[Begin EXCERPTED TEXT]

# Petition to ban "emotional"



## SupremeFist (Oct 6, 2020)

Can we please stop using the word "emotional" to describe certain music? I get emotional over all kinds of pieces for all kinds of reasons. I hate the way "emotional" has become a music keyword for simplistic kitsch romanticism or whatever. Who's with me?


----------



## easyrider (Oct 6, 2020)

I’m all emotional now...musing over buying Soundirons emotional piano.....


----------



## JLKooistra (Oct 6, 2020)

SupremeFist said:


> Can we please stop using the word "emotional" to describe certain music? I get emotional over all kinds of pieces for all kinds of reasons. I hate the way "emotional" has become a music keyword for simplistic kitsch romanticism or whatever. Who's with me?


That's quite an emotional argument you made, so, now I feel semantically stuck


----------



## JohnG (Oct 6, 2020)

I hear you, @SupremeFist but it turns out people absolutely love emotional, exactly as you've described. Some people clearly equate "emotional" with "what I like."


----------



## Jimmy Hellfire (Oct 6, 2020)

Yeah, the irony in the usage of the term is slightly irritating.

Emotional is the new epic. Dump your spiccato, break out the flatulando. BRAAAM is yesterday, YAAWN is tomorrow.


----------



## CT (Oct 6, 2020)

Only if we also ban epic, analog warmth (etc.), next-generation, deep sampling....


----------



## SupremeFist (Oct 6, 2020)

One of the most emotionally complex and enriching pieces I know is the Shostakovich Sonata for Cello and Piano, but that would never be included on an "emotional" Spotify playlist. :(


----------



## FinGael (Oct 6, 2020)

SupremeFist said:


> Can we please stop using the word "emotional" to describe certain music? I get emotional over all kinds of pieces for all kinds of reasons. I hate the way "emotional" has become a music keyword for simplistic kitsch romanticism or whatever. Who's with me?



Probably getting hated but I'm with ya on this one. Shrinking the word to mean only that one particular style of music, sounds to me pretty much as stupid as naming some style or genre as "Beautiful Music".


----------



## SupremeFist (Oct 6, 2020)

Mike T said:


> Only if we also ban epic, analog warmth (etc.), next-generation, deep sampling....


Well the first two at least make more sense sense to me and the last has some kind of objective technical implication...


----------



## CT (Oct 6, 2020)

SupremeFist said:


> Well the first two at least make more sense sense to me and the last has some kind of objective technical implication...



What's not objective about "The Most Epic Emotional Beautiful Heartwarming Music In The World?"


----------



## YaniDee (Oct 6, 2020)

How about the 100+ genres of 'EDM"? Every week there's a new one (change one bar of the hi hat part, and you have a new style!)..They used to just call it "dance music"





__





List of electronic music genres - Wikipedia







en.wikipedia.org


----------



## Henrik B. Jensen (Oct 6, 2020)

[End EXCERPTED TEXT]
[Begin STORED DATA]

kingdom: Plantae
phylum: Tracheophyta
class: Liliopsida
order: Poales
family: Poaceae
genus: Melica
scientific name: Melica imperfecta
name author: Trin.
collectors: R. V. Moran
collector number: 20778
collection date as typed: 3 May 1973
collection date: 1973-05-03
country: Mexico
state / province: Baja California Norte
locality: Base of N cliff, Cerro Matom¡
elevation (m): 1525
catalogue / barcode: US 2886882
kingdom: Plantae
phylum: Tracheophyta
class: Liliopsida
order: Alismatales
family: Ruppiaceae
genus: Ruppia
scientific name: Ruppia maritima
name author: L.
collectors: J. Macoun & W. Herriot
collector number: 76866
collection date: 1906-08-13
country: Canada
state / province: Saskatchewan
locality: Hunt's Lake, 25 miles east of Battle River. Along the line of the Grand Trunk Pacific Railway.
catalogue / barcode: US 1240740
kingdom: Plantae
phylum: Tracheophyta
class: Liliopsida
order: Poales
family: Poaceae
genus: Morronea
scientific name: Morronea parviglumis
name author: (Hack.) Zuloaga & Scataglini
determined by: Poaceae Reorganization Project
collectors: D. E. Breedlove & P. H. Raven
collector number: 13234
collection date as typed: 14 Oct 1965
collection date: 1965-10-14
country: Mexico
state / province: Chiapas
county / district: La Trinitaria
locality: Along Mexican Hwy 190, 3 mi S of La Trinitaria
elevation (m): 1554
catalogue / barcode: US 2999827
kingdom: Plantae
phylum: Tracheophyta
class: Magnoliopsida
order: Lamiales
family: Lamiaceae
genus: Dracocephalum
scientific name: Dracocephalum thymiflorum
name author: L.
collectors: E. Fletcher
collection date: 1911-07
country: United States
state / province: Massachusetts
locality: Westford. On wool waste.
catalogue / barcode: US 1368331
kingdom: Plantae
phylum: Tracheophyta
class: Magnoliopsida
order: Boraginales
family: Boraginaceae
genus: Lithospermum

[End STORED DATA]

*BRIEF:* Copy the forum thread about the word "emotional" from "I hear you, @SupremeFist" to "YAAWN is tomorrow.". The material isn't needed here.

*RESPONSE TO THE EXERCISE:*
I hear you, @SupremeFist but it turns out people absolutely love emotional, exactly as you've described. Some people clearly equate "emotional" with "what I like."


----------



## Jimmy Hellfire (Oct 6, 2020)

Yeah, the irony in the usage of the term is slightly irritating.

Emotional is the new epic. Dump your spiccato, break out the flatulando. BRAAAM is yesterday, YAAWN is tomorrow.